Properly equipped and functioning, a laundry can use very little water and energy to wash, dry, and iron linens and other items. A sustainable laundry operation requires less water, electricity, natural gas, and other supplies to properly serve a facility’s needs than a traditional laundry. It also allows for reusable textile products and careful management of inventory carefully to maximize linen life.
But improving laundry operations is no small task—where to start? Simple operational solutions can make an on-premise laundry (OPL) run more efficiently:
- Start by monitoring water usage and take note of any fluctuations.
- Monitor and conduct maintenance on equipment to ensure it is operating properly and efficiently.
- Add a scale to the OPL. Weighing loads ensures laundry staff is adding enough linen to each load, which ensures they are running full loads. This uses water more efficiently.
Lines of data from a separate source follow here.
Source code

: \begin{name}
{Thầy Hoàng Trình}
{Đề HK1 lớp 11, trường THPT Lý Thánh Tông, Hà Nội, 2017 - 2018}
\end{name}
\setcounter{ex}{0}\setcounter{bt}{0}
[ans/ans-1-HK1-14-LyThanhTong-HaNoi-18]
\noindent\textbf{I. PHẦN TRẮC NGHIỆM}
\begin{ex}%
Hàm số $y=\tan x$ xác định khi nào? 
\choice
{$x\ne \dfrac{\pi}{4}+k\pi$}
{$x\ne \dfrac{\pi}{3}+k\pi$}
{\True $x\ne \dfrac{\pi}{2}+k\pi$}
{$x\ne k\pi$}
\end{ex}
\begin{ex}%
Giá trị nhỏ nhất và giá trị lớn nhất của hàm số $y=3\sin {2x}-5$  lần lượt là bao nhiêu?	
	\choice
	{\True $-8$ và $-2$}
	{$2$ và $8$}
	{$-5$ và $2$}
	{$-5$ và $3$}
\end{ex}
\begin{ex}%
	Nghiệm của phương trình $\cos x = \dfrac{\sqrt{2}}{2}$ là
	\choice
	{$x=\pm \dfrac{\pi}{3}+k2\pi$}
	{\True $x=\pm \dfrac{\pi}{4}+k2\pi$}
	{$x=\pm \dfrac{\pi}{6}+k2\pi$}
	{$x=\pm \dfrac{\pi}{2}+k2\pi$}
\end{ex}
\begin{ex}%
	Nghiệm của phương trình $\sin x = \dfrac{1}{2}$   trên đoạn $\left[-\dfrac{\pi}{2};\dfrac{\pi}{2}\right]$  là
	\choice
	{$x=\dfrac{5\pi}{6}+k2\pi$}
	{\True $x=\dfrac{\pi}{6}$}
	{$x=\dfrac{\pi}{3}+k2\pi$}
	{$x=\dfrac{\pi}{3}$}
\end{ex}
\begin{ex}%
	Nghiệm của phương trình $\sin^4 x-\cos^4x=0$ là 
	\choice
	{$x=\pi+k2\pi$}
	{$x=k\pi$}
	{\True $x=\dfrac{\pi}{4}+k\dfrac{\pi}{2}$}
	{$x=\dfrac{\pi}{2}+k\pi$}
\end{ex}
But not every business can afford to make that investment in equipment and labor. When many facilities examine the financial cost of their laundry operations, they consider the direct, immediate costs like labor, chemicals, supplies, and the initial cost of equipment and linen. However, peripheral costs add up: water and energy, pollution mitigation, maintenance and repairs, equipment depreciation, linen replacement, insurance and workers’ compensation, management costs, etc.
That’s one of the reasons outsourced services are becoming more and more common, particularly in the healthcare industry. Laundry has become the number one outsourced operation in the healthcare space. Hospitality isn’t far behind—95 percent of hotels in the U.K. outsource their laundry operations and U.S. hotels are beginning to follow suit, as labor and equipment replacement costs continue to rise.